Kevin Tenn
All writing
1 min

Make Design Sacred

Ask people on the street which city has the most Michelin stars. Most people will say Paris. In reality it isn't close, and it isn't Paris. It's Tokyo. But the stars are the boring part. The more surprising thing is that good food in Tokyo isn't reserved for the starred rooms. It's at the convenience store, the corner shop, the train platform. A whole country gets food right. The real question is how it got there.

In Japan the ground does not hold still. Earthquakes, typhoons, a bad harvest could take a region, so food was always treated as precious. You can see it in the old order. Edo-period Japan ranked farmers high, above merchants and craftsmen, a rung below the samurai, and rice was the money a samurai's salary got paid in.
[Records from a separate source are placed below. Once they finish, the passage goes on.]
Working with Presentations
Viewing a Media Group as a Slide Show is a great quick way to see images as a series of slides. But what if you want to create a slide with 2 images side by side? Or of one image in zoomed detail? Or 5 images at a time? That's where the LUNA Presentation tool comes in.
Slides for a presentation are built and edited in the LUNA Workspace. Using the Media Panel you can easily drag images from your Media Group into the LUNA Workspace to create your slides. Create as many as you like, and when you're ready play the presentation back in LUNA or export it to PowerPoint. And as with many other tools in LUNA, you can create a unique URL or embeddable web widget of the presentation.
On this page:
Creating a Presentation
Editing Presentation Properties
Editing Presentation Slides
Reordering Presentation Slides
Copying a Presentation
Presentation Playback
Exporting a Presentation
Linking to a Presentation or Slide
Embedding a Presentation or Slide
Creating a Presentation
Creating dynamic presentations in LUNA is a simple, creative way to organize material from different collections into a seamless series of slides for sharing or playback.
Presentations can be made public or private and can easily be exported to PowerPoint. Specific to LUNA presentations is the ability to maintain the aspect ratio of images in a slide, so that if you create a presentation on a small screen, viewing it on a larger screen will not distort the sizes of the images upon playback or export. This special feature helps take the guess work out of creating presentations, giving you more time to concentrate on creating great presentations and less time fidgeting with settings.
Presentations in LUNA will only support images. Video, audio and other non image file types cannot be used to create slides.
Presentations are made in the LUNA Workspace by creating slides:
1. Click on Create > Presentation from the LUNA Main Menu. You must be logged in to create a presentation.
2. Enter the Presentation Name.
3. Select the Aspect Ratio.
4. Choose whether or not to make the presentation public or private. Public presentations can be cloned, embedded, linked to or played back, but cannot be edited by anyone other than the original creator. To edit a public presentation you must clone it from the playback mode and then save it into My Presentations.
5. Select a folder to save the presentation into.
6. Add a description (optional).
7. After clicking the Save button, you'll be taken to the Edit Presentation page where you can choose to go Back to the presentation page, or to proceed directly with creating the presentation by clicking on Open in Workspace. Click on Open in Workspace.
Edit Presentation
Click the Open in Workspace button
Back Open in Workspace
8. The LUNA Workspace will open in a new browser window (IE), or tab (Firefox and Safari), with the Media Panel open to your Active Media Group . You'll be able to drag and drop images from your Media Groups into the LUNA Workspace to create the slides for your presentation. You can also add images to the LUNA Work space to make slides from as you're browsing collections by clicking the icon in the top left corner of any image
Food was sacred, and so were the people who grew it.

Treat something as sacred for centuries and you don't just end up careful. You end up with mastery, and with all the machinery that holds it up. The reserves, the rotation, the standards nobody writes down because everyone already knows them in their heart. An entire culture builds around it, and a community of respect grows up around the people who carry it.

Most companies treat design like seasoning. Something you sprinkle on at the end. So design gets thin support, inefficient tooling, and a seat far from the table. Make design sacred instead. Treat it as craft, the thing the product is actually made of, the way Japan treats food as craftsmanship worth a lifetime. A real design system. Real tooling. You know good design the moment you see it, because underneath it sit a thousand layers of designers putting in their craft, the same chain behind a bowl of rice in Tokyo, running all the way back to the farm.